*** Listed records Section Begins ***

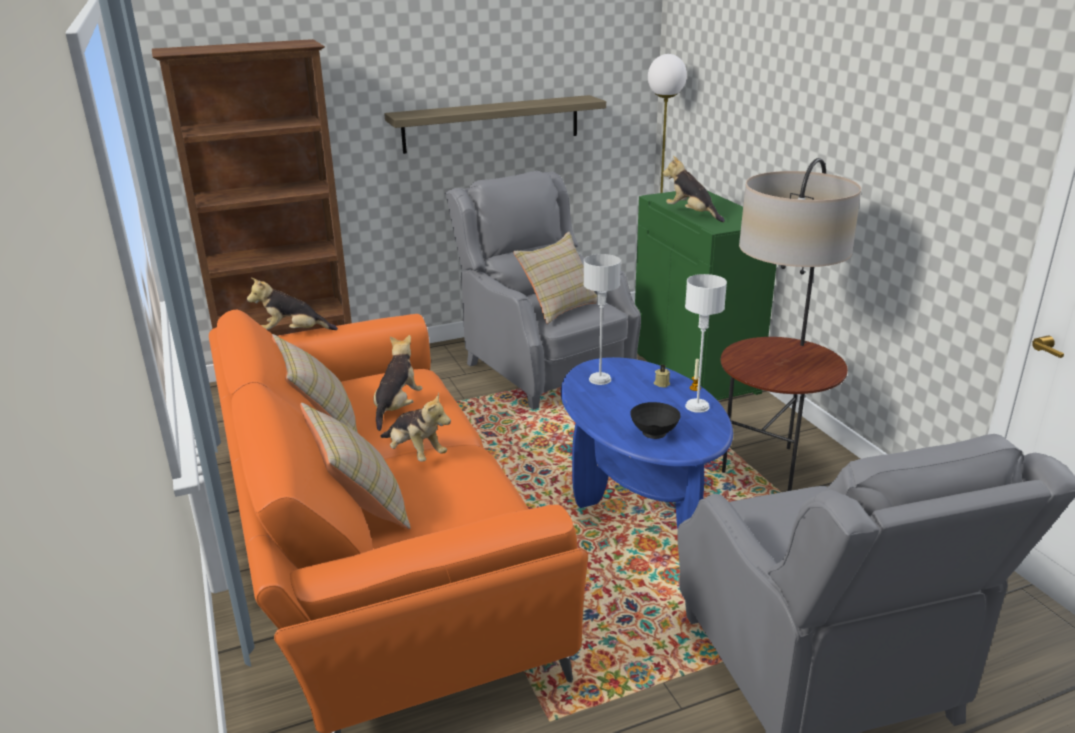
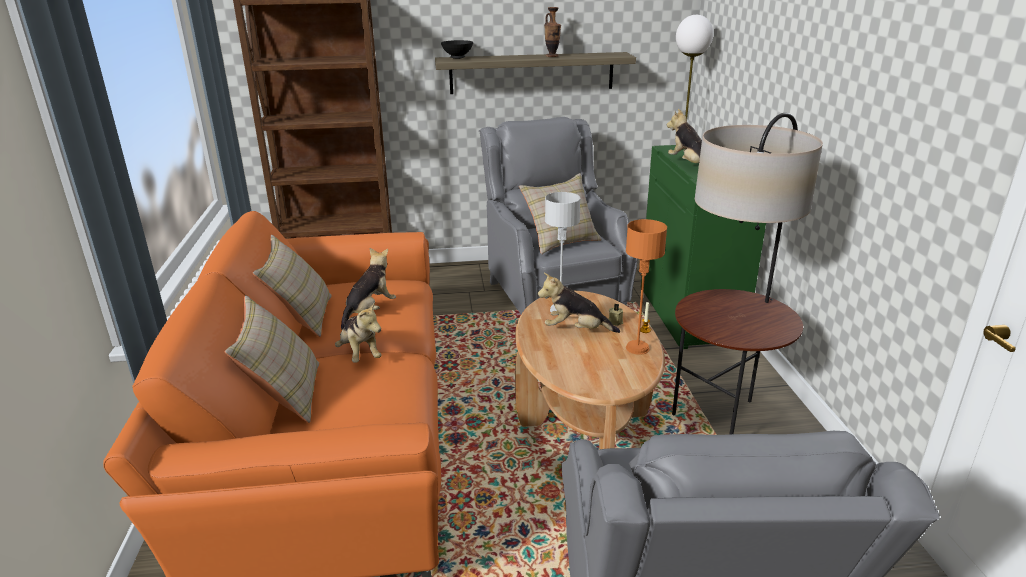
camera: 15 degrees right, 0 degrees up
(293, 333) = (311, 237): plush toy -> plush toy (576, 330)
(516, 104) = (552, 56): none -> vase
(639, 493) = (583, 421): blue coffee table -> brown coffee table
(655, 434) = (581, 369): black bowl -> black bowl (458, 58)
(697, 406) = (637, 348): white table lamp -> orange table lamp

*** Listed records Section Ends ***
*** Listed records Section Begins ***

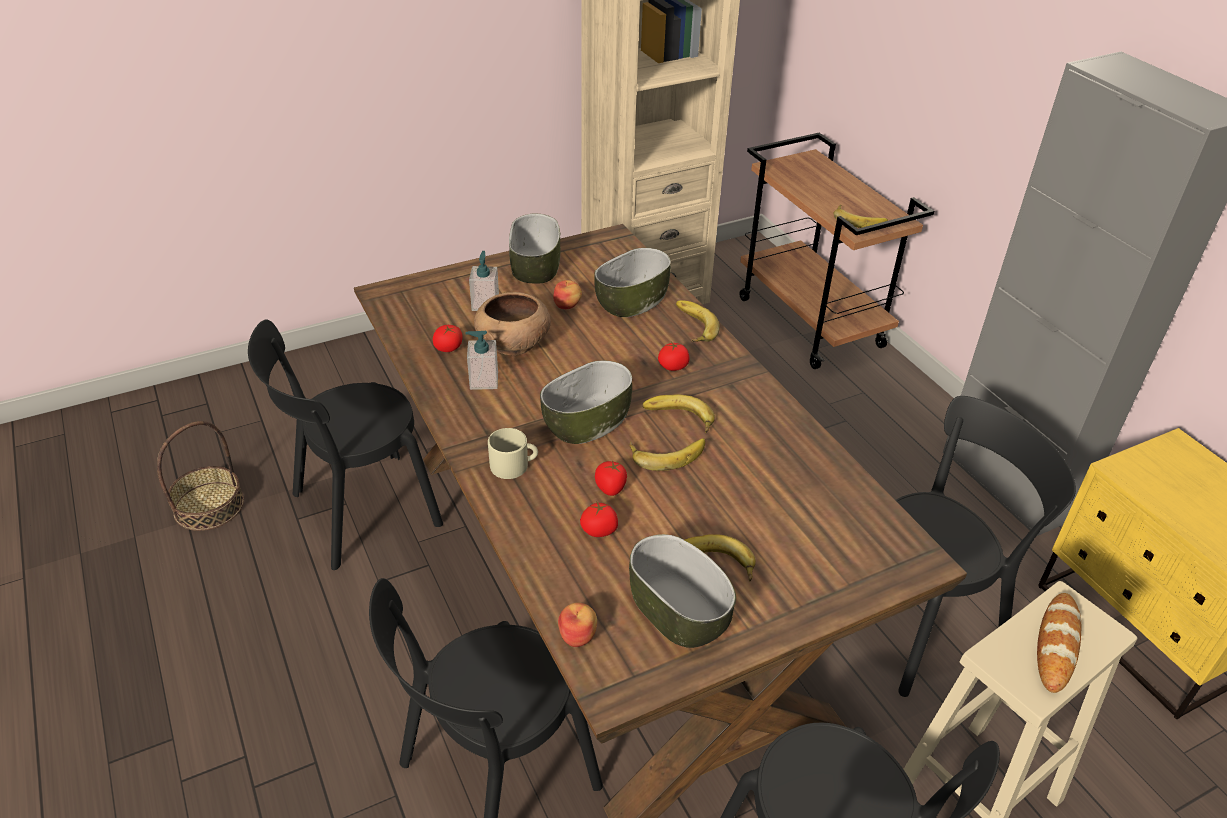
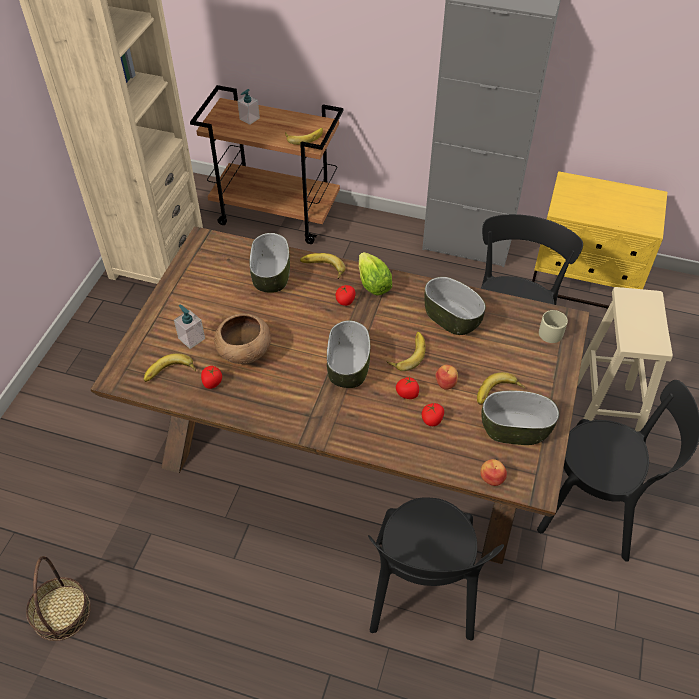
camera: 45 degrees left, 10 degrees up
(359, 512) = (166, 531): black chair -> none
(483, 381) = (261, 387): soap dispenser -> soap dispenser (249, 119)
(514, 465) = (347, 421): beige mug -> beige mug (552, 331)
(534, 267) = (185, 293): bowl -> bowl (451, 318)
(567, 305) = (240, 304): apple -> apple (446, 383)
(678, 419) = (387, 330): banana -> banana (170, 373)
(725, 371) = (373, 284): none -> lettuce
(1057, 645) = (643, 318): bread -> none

*** Listed records Section Ends ***

What to do: Using the data above, reproduce exactly the lines between those holding "(655, 434) = (581, 369): black" and "(697, 406) = (637, 348): white", inclusive, and no others.

Written reply:
(655, 434) = (581, 369): black bowl -> black bowl (458, 58)
(697, 406) = (637, 348): white table lamp -> orange table lamp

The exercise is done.